Pictured people or hands with joints:

################

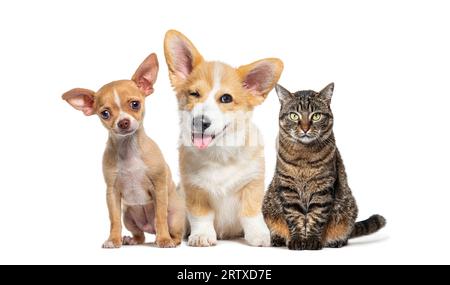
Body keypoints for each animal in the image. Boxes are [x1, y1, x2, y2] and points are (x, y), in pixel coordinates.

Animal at [62, 52, 185, 246]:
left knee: (172, 230)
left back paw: (168, 239)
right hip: (129, 216)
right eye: (105, 114)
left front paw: (164, 240)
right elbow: (114, 219)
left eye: (135, 104)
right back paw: (131, 239)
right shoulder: (112, 193)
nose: (123, 122)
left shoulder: (159, 187)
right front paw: (113, 239)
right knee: (140, 235)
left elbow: (160, 217)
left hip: (174, 217)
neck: (129, 150)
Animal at [163, 30, 284, 245]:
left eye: (226, 98)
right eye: (194, 94)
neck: (220, 154)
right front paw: (202, 235)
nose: (200, 122)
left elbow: (251, 213)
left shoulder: (252, 183)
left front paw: (259, 235)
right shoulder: (193, 188)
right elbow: (201, 215)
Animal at [264, 82, 386, 248]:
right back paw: (278, 239)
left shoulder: (322, 187)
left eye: (316, 116)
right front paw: (297, 240)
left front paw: (311, 241)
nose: (305, 128)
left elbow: (316, 216)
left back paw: (336, 241)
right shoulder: (288, 188)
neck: (304, 157)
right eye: (294, 115)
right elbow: (294, 216)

################

What is required |
How many lines in the records above contain the word "shoulder"? Answer with the number alone.

Task answer |
6